Exercise aim >> Starting at the first line and ending at the last, reproduce the records below exactly.

Dataset records >>
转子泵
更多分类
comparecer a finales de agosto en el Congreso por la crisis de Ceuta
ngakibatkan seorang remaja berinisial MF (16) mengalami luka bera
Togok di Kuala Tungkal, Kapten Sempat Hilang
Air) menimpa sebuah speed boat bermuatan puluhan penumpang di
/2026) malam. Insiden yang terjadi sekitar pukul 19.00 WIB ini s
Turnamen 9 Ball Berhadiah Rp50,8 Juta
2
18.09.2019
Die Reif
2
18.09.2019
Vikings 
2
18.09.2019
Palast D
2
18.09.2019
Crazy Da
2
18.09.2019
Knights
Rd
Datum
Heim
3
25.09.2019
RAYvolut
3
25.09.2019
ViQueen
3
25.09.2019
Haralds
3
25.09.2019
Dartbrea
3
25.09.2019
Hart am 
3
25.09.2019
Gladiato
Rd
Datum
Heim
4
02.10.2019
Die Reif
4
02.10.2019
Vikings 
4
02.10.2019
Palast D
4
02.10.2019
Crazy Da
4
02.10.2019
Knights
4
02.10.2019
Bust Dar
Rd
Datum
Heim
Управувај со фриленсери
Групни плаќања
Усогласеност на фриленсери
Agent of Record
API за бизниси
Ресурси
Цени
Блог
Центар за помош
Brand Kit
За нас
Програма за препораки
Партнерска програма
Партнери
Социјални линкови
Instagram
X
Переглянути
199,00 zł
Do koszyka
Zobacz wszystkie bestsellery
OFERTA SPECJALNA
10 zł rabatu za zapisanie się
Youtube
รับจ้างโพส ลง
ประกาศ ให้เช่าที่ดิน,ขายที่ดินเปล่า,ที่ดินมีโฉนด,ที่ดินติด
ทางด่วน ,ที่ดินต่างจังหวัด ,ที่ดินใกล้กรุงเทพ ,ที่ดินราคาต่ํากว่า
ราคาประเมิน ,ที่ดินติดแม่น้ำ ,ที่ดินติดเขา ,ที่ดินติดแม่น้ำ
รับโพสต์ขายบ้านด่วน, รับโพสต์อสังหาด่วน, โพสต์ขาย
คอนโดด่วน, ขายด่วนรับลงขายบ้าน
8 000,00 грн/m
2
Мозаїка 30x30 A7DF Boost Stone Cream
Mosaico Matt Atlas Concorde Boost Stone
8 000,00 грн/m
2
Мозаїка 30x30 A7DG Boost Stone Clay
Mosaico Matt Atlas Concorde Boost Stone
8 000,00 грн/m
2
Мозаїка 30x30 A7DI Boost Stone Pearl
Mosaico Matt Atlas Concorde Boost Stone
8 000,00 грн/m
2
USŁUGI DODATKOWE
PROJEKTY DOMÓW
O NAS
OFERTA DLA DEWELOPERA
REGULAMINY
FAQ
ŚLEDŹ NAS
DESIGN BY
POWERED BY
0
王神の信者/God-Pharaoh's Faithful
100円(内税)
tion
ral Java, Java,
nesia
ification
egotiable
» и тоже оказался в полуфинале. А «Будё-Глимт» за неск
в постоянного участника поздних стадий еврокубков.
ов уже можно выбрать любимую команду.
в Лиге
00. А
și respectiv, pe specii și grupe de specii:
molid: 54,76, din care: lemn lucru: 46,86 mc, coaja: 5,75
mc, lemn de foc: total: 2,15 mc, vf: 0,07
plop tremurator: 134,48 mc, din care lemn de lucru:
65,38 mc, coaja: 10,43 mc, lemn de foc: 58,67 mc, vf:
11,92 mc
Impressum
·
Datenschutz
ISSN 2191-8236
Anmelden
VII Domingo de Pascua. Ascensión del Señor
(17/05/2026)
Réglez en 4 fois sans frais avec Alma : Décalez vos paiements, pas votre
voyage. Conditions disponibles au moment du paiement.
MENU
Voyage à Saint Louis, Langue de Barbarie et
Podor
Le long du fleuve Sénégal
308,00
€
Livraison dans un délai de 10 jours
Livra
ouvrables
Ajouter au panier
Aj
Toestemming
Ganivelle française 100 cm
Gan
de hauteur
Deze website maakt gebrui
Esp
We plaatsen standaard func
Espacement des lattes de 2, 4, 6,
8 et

Solved exercise >>
转子泵
更多分类
comparecer a finales de agosto en el Congreso por la crisis de Ceuta
ngakibatkan seorang remaja berinisial MF (16) mengalami luka bera
Togok di Kuala Tungkal, Kapten Sempat Hilang
Air) menimpa sebuah speed boat bermuatan puluhan penumpang di
/2026) malam. Insiden yang terjadi sekitar pukul 19.00 WIB ini s
Turnamen 9 Ball Berhadiah Rp50,8 Juta
2
18.09.2019
Die Reif
2
18.09.2019
Vikings 
2
18.09.2019
Palast D
2
18.09.2019
Crazy Da
2
18.09.2019
Knights
Rd
Datum
Heim
3
25.09.2019
RAYvolut
3
25.09.2019
ViQueen
3
25.09.2019
Haralds
3
25.09.2019
Dartbrea
3
25.09.2019
Hart am 
3
25.09.2019
Gladiato
Rd
Datum
Heim
4
02.10.2019
Die Reif
4
02.10.2019
Vikings 
4
02.10.2019
Palast D
4
02.10.2019
Crazy Da
4
02.10.2019
Knights
4
02.10.2019
Bust Dar
Rd
Datum
Heim
Управувај со фриленсери
Групни плаќања
Усогласеност на фриленсери
Agent of Record
API за бизниси
Ресурси
Цени
Блог
Центар за помош
Brand Kit
За нас
Програма за препораки
Партнерска програма
Партнери
Социјални линкови
Instagram
X
Переглянути
199,00 zł
Do koszyka
Zobacz wszystkie bestsellery
OFERTA SPECJALNA
10 zł rabatu za zapisanie się
Youtube
รับจ้างโพส ลง
ประกาศ ให้เช่าที่ดิน,ขายที่ดินเปล่า,ที่ดินมีโฉนด,ที่ดินติด
ทางด่วน ,ที่ดินต่างจังหวัด ,ที่ดินใกล้กรุงเทพ ,ที่ดินราคาต่ํากว่า
ราคาประเมิน ,ที่ดินติดแม่น้ำ ,ที่ดินติดเขา ,ที่ดินติดแม่น้ำ
รับโพสต์ขายบ้านด่วน, รับโพสต์อสังหาด่วน, โพสต์ขาย
คอนโดด่วน, ขายด่วนรับลงขายบ้าน
8 000,00 грн/m
2
Мозаїка 30x30 A7DF Boost Stone Cream
Mosaico Matt Atlas Concorde Boost Stone
8 000,00 грн/m
2
Мозаїка 30x30 A7DG Boost Stone Clay
Mosaico Matt Atlas Concorde Boost Stone
8 000,00 грн/m
2
Мозаїка 30x30 A7DI Boost Stone Pearl
Mosaico Matt Atlas Concorde Boost Stone
8 000,00 грн/m
2
USŁUGI DODATKOWE
PROJEKTY DOMÓW
O NAS
OFERTA DLA DEWELOPERA
REGULAMINY
FAQ
ŚLEDŹ NAS
DESIGN BY
POWERED BY
0
王神の信者/God-Pharaoh's Faithful
100円(内税)
tion
ral Java, Java,
nesia
ification
egotiable
» и тоже оказался в полуфинале. А «Будё-Глимт» за неск
в постоянного участника поздних стадий еврокубков.
ов уже можно выбрать любимую команду.
в Лиге
00. А
și respectiv, pe specii și grupe de specii:
molid: 54,76, din care: lemn lucru: 46,86 mc, coaja: 5,75
mc, lemn de foc: total: 2,15 mc, vf: 0,07
plop tremurator: 134,48 mc, din care lemn de lucru:
65,38 mc, coaja: 10,43 mc, lemn de foc: 58,67 mc, vf:
11,92 mc
Impressum
·
Datenschutz
ISSN 2191-8236
Anmelden
VII Domingo de Pascua. Ascensión del Señor
(17/05/2026)
Réglez en 4 fois sans frais avec Alma : Décalez vos paiements, pas votre
voyage. Conditions disponibles au moment du paiement.
MENU
Voyage à Saint Louis, Langue de Barbarie et
Podor
Le long du fleuve Sénégal
308,00
€
Livraison dans un délai de 10 jours
Livra
ouvrables
Ajouter au panier
Aj
Toestemming
Ganivelle française 100 cm
Gan
de hauteur
Deze website maakt gebrui
Esp
We plaatsen standaard func
Espacement des lattes de 2, 4, 6,
8 et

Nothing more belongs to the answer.